Al analizar las declaraciones de los funcionarios del gobierno, se puede identificar una clara lógica detrás de la minimización de las muertes por COVID-19. La narrativa oficial presentaba las vidas humanas como algo intercambiable con la estabilidad económica. En otras palabras, se construyó un discurso donde la muerte era vista como un riesgo calculado, un coste aceptable en aras de la recuperación económica. Este enfoque refleja una forma de corrupción que no solo instrumentaliza la vida humana, sino que también deshumaniza el sufrimiento colectivo, reduciéndolo a una simple cuestión de balances económicos.

El gobierno de Trump no solo desestimó la magnitud de la crisis sanitaria, sino que también racializó la vulnerabilidad al COVID-19. A medida que el virus se propagaba, ciertos grupos racializados fueron vistos como más propensos a contraer la enfermedad, lo que permitió a la administración desviar la atención de las causas estructurales y sociales de la pandemia. Esta racialización de la vulnerabilidad jugó un papel crucial en la estrategia política, ya que desvió la responsabilidad del gobierno y transformó el sufrimiento de comunidades ya marginalizadas en una cuestión secundaria, ligada a sus condiciones sociales y económicas preexistentes.

El cálculo de “pérdidas humanas aceptables” se convirtió en una de las principales herramientas del discurso oficial. A lo largo de 2020, la administración presentó dos opciones en cuanto a cómo enfrentar la pandemia: por un lado, la opción de no hacer nada y permitir que el virus se propagara rápidamente, lo que resultaría en una mayor cantidad de muertes en un corto período de tiempo; por otro lado, la opción de implementar medidas de mitigación moderadas, que ralentizarían la propagación del virus pero permitirían la reactivación económica más rápidamente. En este marco, la muerte se entendía no como un fin, sino como un punto intermedio, como una pérdida que debía ser sopesada en función de los beneficios económicos y políticos a largo plazo.
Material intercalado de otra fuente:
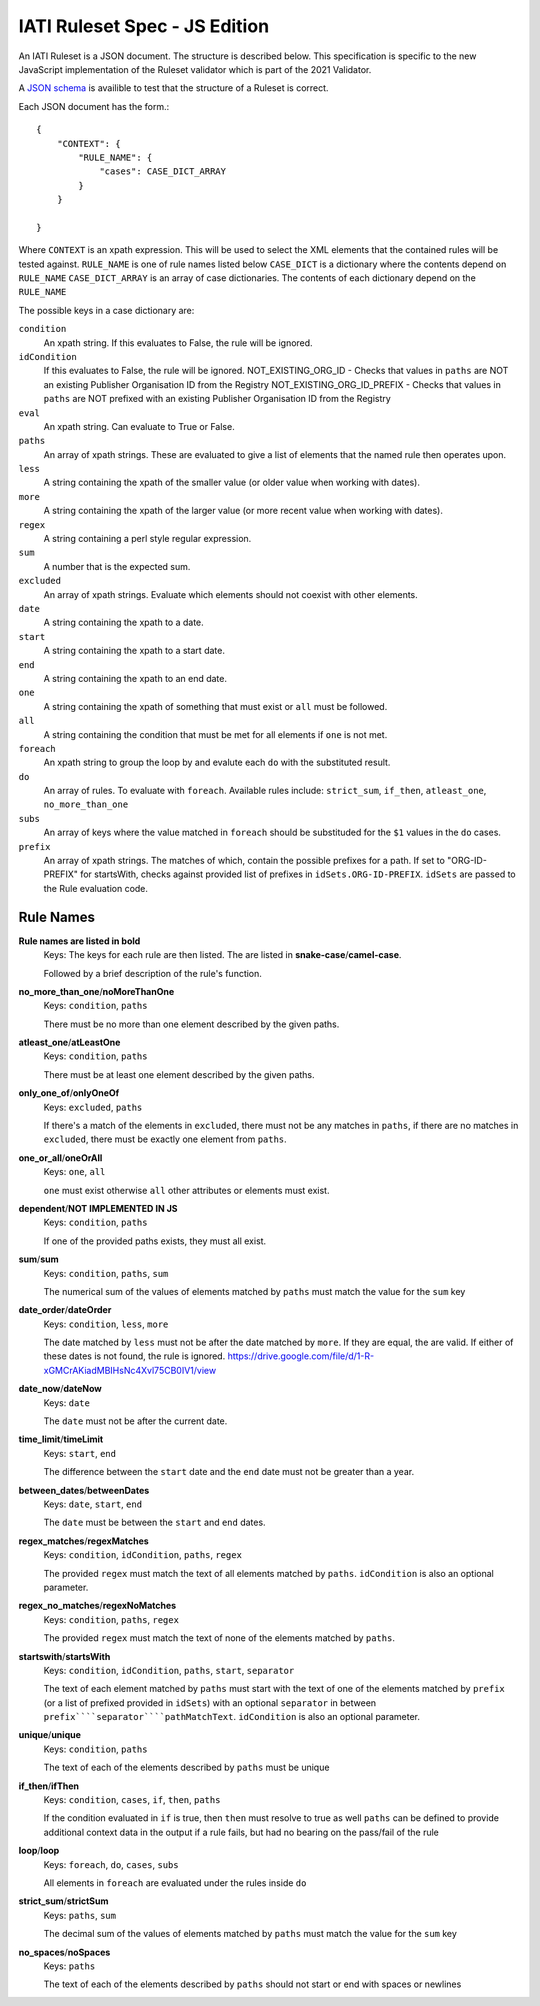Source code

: 
IATI Ruleset Spec - JS Edition
=================

An IATI Ruleset is a JSON document. The structure is described below. This specification is specific to the new JavaScript implementation of the Ruleset validator which is part of the 2021 Validator.

A `JSON schema <https://github.com/IATI/IATI-Rulesets/blob/version-2.03/schema.json>`_ is availible to test that the structure of a Ruleset is correct.

Each JSON document has the form.::

    {
        "CONTEXT": {
            "RULE_NAME": {
                "cases": CASE_DICT_ARRAY
            }
        }

    }

Where ``CONTEXT`` is an xpath expression. This will be used to select the XML elements that the contained rules will be tested against.
``RULE_NAME`` is one of rule names listed below
``CASE_DICT`` is a dictionary where the contents depend on ``RULE_NAME``
``CASE_DICT_ARRAY`` is an array of case dictionaries. The contents of each dictionary depend on the ``RULE_NAME``

The possible keys in a case dictionary are:

``condition``
    An xpath string. If this evaluates to False, the rule will be ignored.
``idCondition``
    If this evaluates to False, the rule will be ignored.
    NOT_EXISTING_ORG_ID - Checks that values in ``paths`` are NOT an existing Publisher Organisation ID from the Registry
    NOT_EXISTING_ORG_ID_PREFIX - Checks that values in ``paths`` are NOT prefixed with an existing Publisher Organisation ID from the Registry
``eval``
    An xpath string. Can evaluate to True or False.
``paths``
    An array of xpath strings. These are evaluated to give a list of elements that the named rule then operates upon.
``less``
    A string containing the xpath of the smaller value (or older value when working with dates).
``more``
    A string containing the xpath of the larger value (or more recent value when working with dates).
``regex``
    A string containing a perl style regular expression.
``sum``
    A number that is the expected sum.
``excluded``
    An array of xpath strings. Evaluate which elements should not coexist with other elements.
``date``
    A string containing the xpath to a date.
``start``
    A string containing the xpath to a start date.
``end``
    A string containing the xpath to an end date.
``one``
    A string containing the xpath of something that must exist or ``all`` must be followed.
``all``
    A string containing the condition that must be met for all elements if ``one`` is not met.
``foreach``
    An xpath string to group the loop by and evalute each ``do`` with the substituted result. 
``do``
    An array of rules. To evaluate with ``foreach``. Available rules include: ``strict_sum``, ``if_then``, ``atleast_one``, ``no_more_than_one`` 
``subs``
    An array of keys where the value matched in ``foreach`` should be substituded for the ``$1`` values in the ``do`` cases.
``prefix``
    An array of xpath strings. The matches of which, contain the possible prefixes for a path. If set to "ORG-ID-PREFIX" for startsWith, checks against provided list of prefixes in ``idSets.ORG-ID-PREFIX``. ``idSets`` are passed to the Rule evaluation code.

Rule Names
----------

**Rule names are listed in bold**
    Keys: The keys for each rule are then listed. The are listed in **snake-case**/**camel-case**.

    Followed by a brief description of the rule's function.


**no_more_than_one**/**noMoreThanOne**
    Keys: ``condition``, ``paths``

    There must be no more than one element described by the given paths.

**atleast_one**/**atLeastOne**
    Keys: ``condition``, ``paths``

    There must be at least one element described by the given paths.

**only_one_of**/**onlyOneOf**
    Keys: ``excluded``, ``paths``

    If there's a match of the elements in ``excluded``, there must not be any matches in ``paths``, if there are no matches in ``excluded``, there must be exactly one element from ``paths``.

**one_or_all**/**oneOrAll**
    Keys: ``one``, ``all``

    ``one`` must exist otherwise ``all`` other attributes or elements must exist. 

**dependent**/**NOT IMPLEMENTED IN JS**
    Keys: ``condition``, ``paths``

    If one of the provided paths exists, they must all exist.

**sum**/**sum**
    Keys: ``condition``, ``paths``, ``sum``

    The numerical sum of the values of elements matched by ``paths`` must match the value for the ``sum`` key

**date_order**/**dateOrder**
    Keys: ``condition``, ``less``, ``more``

    The date matched by ``less`` must not be after the date matched by ``more``. If they are equal, the are valid. If either of these dates is not found, the rule is ignored.
    https://drive.google.com/file/d/1-R-xGMCrAKiadMBIHsNc4Xvl75CB0IV1/view
    
**date_now**/**dateNow**
    Keys: ``date``

    The ``date`` must not be after the current date.

**time_limit**/**timeLimit**
    Keys: ``start``, ``end``

    The difference between the ``start`` date and the ``end`` date must not be greater than a year.

**between_dates**/**betweenDates**
    Keys: ``date``, ``start``, ``end``

    The ``date`` must be between the ``start`` and ``end`` dates.

**regex_matches**/**regexMatches**
    Keys: ``condition``, ``idCondition``, ``paths``, ``regex``

    The provided ``regex`` must match the text of all elements matched by ``paths``. ``idCondition`` is also an optional parameter.

**regex_no_matches**/**regexNoMatches**
    Keys: ``condition``, ``paths``, ``regex``

    The provided ``regex`` must match the text of none of the elements matched by ``paths``.

**startswith**/**startsWith**
    Keys: ``condition``, ``idCondition``, ``paths``, ``start``, ``separator``

    The text of each element matched by ``paths`` must start with the text of one of the elements matched by ``prefix`` (or a list of prefixed provided in ``idSets``) with an optional ``separator`` in between
    ``prefix````separator````pathMatchText``. ``idCondition`` is also an optional parameter.

**unique**/**unique**
    Keys: ``condition``, ``paths``

    The text of each of the elements described by ``paths`` must be unique

**if_then**/**ifThen**
    Keys: ``condition``, ``cases``, ``if``, ``then``, ``paths``

    If the condition evaluated in ``if`` is true, then ``then`` must resolve to true as well
    ``paths`` can be defined to provide additional context data in the output if a rule fails, but had no bearing on the pass/fail of the rule 

**loop**/**loop**
    Keys: ``foreach``, ``do``, ``cases``, ``subs``

    All elements in ``foreach`` are evaluated under the rules inside ``do``

**strict_sum**/**strictSum**
    Keys: ``paths``, ``sum``

    The decimal sum of the values of elements matched by ``paths`` must match the value for the ``sum`` key

**no_spaces**/**noSpaces**
    Keys: ``paths``

    The text of each of the elements described by ``paths`` should not start or end with spaces or newlines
Al principio de la pandemia, la administración Trump intentó minimizar los riesgos de un brote descontrolado, a pesar de las advertencias de modelos epidemiológicos como los del Imperial College de Londres, que pronosticaban millones de muertes si no se implementaban medidas estrictas de mitigación. Sin embargo, la administración optó por tomar un enfoque que priorizaba el impacto económico, buscando minimizar los daños en la economía en el corto plazo a costa de las vidas humanas. El modelo de mitigación moderada propuesto sugería que se podrían evitar las muertes masivas mientras se permitía una mayor circulación del virus, una perspectiva que alineaba más con los intereses económicos que con el bienestar de la población.
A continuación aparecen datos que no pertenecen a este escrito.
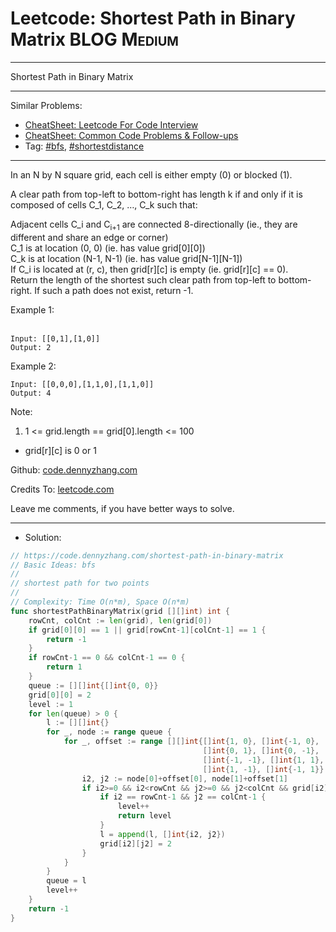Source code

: * Leetcode: Shortest Path in Binary Matrix                      :BLOG:Medium:
#+STARTUP: showeverything
#+OPTIONS: toc:nil \n:t ^:nil creator:nil d:nil
:PROPERTIES:
:type:     bfs, shortestdistance
:END:
---------------------------------------------------------------------
Shortest Path in Binary Matrix
---------------------------------------------------------------------
#+BEGIN_HTML
<a href="https://github.com/dennyzhang/code.dennyzhang.com/tree/master/problems/shortest-path-in-binary-matrix"><img align="right" width="200" height="183" src="https://www.dennyzhang.com/wp-content/uploads/denny/watermark/github.png" /></a>
#+END_HTML
Similar Problems:
- [[https://cheatsheet.dennyzhang.com/cheatsheet-leetcode-A4][CheatSheet: Leetcode For Code Interview]]
- [[https://cheatsheet.dennyzhang.com/cheatsheet-followup-A4][CheatSheet: Common Code Problems & Follow-ups]]
- Tag: [[https://code.dennyzhang.com/review-bfs][#bfs]], [[https://code.dennyzhang.com/followup-shortestdistance][#shortestdistance]]
---------------------------------------------------------------------
In an N by N square grid, each cell is either empty (0) or blocked (1).

A clear path from top-left to bottom-right has length k if and only if it is composed of cells C_1, C_2, ..., C_k such that:

Adjacent cells C_i and C_{i+1} are connected 8-directionally (ie., they are different and share an edge or corner)
C_1 is at location (0, 0) (ie. has value grid[0][0])
C_k is at location (N-1, N-1) (ie. has value grid[N-1][N-1])
If C_i is located at (r, c), then grid[r][c] is empty (ie. grid[r][c] == 0).
Return the length of the shortest such clear path from top-left to bottom-right.  If such a path does not exist, return -1.

Example 1:
[[image-blog:Leetcode: Shortest Path in Binary Matrix][https://raw.githubusercontent.com/dennyzhang/code.dennyzhang.com/master/problems/shortest-path-in-binary-matrix/my1.png]]
[[image-blog:Leetcode: Shortest Path in Binary Matrix][https://raw.githubusercontent.com/dennyzhang/code.dennyzhang.com/master/problems/shortest-path-in-binary-matrix/my2.png]]

#+BEGIN_EXAMPLE
Input: [[0,1],[1,0]]
Output: 2
#+END_EXAMPLE

Example 2:
#+BEGIN_EXAMPLE
Input: [[0,0,0],[1,1,0],[1,1,0]]
Output: 4
#+END_EXAMPLE

Note:

1. 1 <= grid.length == grid[0].length <= 100
- grid[r][c] is 0 or 1

Github: [[https://github.com/dennyzhang/code.dennyzhang.com/tree/master/problems/shortest-path-in-binary-matrix][code.dennyzhang.com]]

Credits To: [[https://leetcode.com/problems/shortest-path-in-binary-matrix/description/][leetcode.com]]

Leave me comments, if you have better ways to solve.
---------------------------------------------------------------------
- Solution:

#+BEGIN_SRC go
// https://code.dennyzhang.com/shortest-path-in-binary-matrix
// Basic Ideas: bfs
//
// shortest path for two points
//
// Complexity: Time O(n*m), Space O(n*m)
func shortestPathBinaryMatrix(grid [][]int) int {
    rowCnt, colCnt := len(grid), len(grid[0])
    if grid[0][0] == 1 || grid[rowCnt-1][colCnt-1] == 1 {
        return -1
    }
    if rowCnt-1 == 0 && colCnt-1 == 0 {
        return 1
    }
    queue := [][]int{[]int{0, 0}}
    grid[0][0] = 2
    level := 1
    for len(queue) > 0 {
        l := [][]int{}
        for _, node := range queue {
            for _, offset := range [][]int{[]int{1, 0}, []int{-1, 0}, 
                                           []int{0, 1}, []int{0, -1}, 
                                           []int{-1, -1}, []int{1, 1}, 
                                           []int{1, -1}, []int{-1, 1}} {
                i2, j2 := node[0]+offset[0], node[1]+offset[1]
                if i2>=0 && i2<rowCnt && j2>=0 && j2<colCnt && grid[i2][j2] == 0 {
                    if i2 == rowCnt-1 && j2 == colCnt-1 {
                        level++
                        return level
                    }
                    l = append(l, []int{i2, j2})
                    grid[i2][j2] = 2
                }
            }
        }
        queue = l
        level++
    }
    return -1
}
#+END_SRC

#+BEGIN_HTML
<div style="overflow: hidden;">
<div style="float: left; padding: 5px"> <a href="https://www.linkedin.com/in/dennyzhang001"><img src="https://www.dennyzhang.com/wp-content/uploads/sns/linkedin.png" alt="linkedin" /></a></div>
<div style="float: left; padding: 5px"><a href="https://github.com/dennyzhang"><img src="https://www.dennyzhang.com/wp-content/uploads/sns/github.png" alt="github" /></a></div>
<div style="float: left; padding: 5px"><a href="https://www.dennyzhang.com/slack" target="_blank" rel="nofollow"><img src="https://www.dennyzhang.com/wp-content/uploads/sns/slack.png" alt="slack"/></a></div>
</div>
#+END_HTML
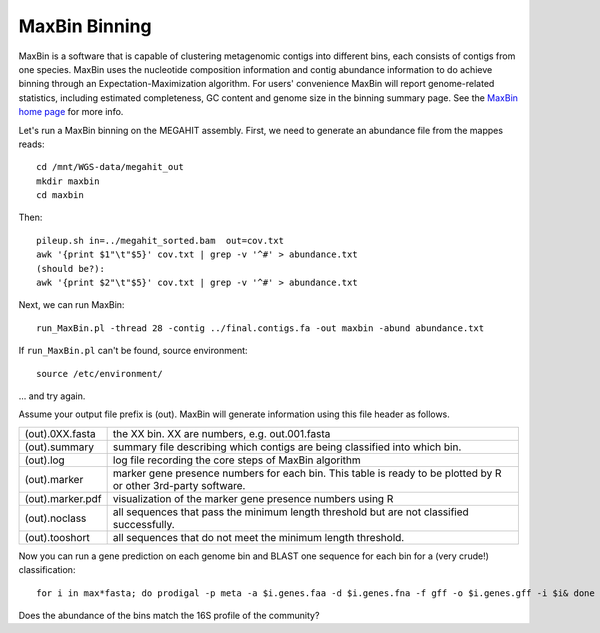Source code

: MaxBin Binning
===============

MaxBin is a software that is capable of clustering metagenomic contigs
into different bins, each consists of contigs from one species. MaxBin
uses the nucleotide composition information and contig abundance
information to do achieve binning through an Expectation-Maximization
algorithm. For users' convenience MaxBin will report genome-related
statistics, including estimated completeness, GC content and genome
size in the binning summary page. See the `MaxBin home page
<http://downloads.jbei.org/data/microbial_communities/MaxBin/MaxBin.html>`_
for more info.

Let's run a MaxBin binning on the MEGAHIT assembly. First, we need to
generate an abundance file from the mappes reads::

  cd /mnt/WGS-data/megahit_out
  mkdir maxbin
  cd maxbin
 

Then::

  pileup.sh in=../megahit_sorted.bam  out=cov.txt
  awk '{print $1"\t"$5}' cov.txt | grep -v '^#' > abundance.txt
  (should be?):
  awk '{print $2"\t"$5}' cov.txt | grep -v '^#' > abundance.txt
  
Next, we can run MaxBin::

  run_MaxBin.pl -thread 28 -contig ../final.contigs.fa -out maxbin -abund abundance.txt
  
If ``run_MaxBin.pl`` can't be found, source environment::

  source /etc/environment/

... and try again.
  
Assume your output file prefix is (out). MaxBin will generate information using this file header as follows.

+------------------+-------------------------------------------------------------+
| (out).0XX.fasta  | the XX bin. XX are numbers, e.g. out.001.fasta              |
+------------------+-------------------------------------------------------------+
| (out).summary    | summary file describing which contigs are being             |
|                  | classified into which bin.                                  |
+------------------+-------------------------------------------------------------+
| (out).log        | log file recording the core steps of MaxBin algorithm       |
+------------------+-------------------------------------------------------------+
| (out).marker     | marker gene presence numbers for each bin. This table       |
|                  | is ready to be plotted by R or other 3rd-party software.    |
+------------------+-------------------------------------------------------------+
| (out).marker.pdf | visualization of the marker gene presence numbers using R   |
+------------------+-------------------------------------------------------------+
| (out).noclass    | all sequences that pass the minimum length threshold but    |
|                  | are not classified successfully.                            |
+------------------+-------------------------------------------------------------+
| (out).tooshort   | all sequences that do not meet the minimum length threshold.|
+------------------+-------------------------------------------------------------+

Now you can run a gene prediction on each genome bin and BLAST one sequence for each bin
for a (very crude!) classification::

  for i in max*fasta; do prodigal -p meta -a $i.genes.faa -d $i.genes.fna -f gff -o $i.genes.gff -i $i& done

Does the abundance of the bins match the 16S profile of the community?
Lo fundamental en este proceso es entender cómo se tejió una narrativa que vinculaba la salud pública con la salud económica. Al reducir la pandemia a una cuestión de “costes” y “beneficios”, se invisibilizó el sufrimiento humano, normalizando la tragedia y presentándola como un mal necesario para alcanzar una meta superior: la recuperación económica. La administración Trump, a través de su discurso y sus decisiones políticas, promovió un tipo de corrupción que no solo afectaba al sistema de salud, sino que también minaba los principios fundamentales de la justicia social y la equidad.

Es crucial no solo reconocer las decisiones que se tomaron durante la pandemia, sino también cómo esas decisiones fueron enmarcadas de manera que despojaron a las víctimas de su humanidad, presentándolas como simples cifras que podían ser negociadas a cambio de resultados económicos. La pandemia no solo evidenció la fragilidad del sistema de salud estadounidense, sino también las profundas desigualdades estructurales que existen en la sociedad. Las comunidades más afectadas por el COVID-19 fueron aquellas que ya enfrentaban condiciones de vida precarias, lo que convirtió a la crisis sanitaria en una amplificación de las desigualdades raciales y socioeconómicas preexistentes.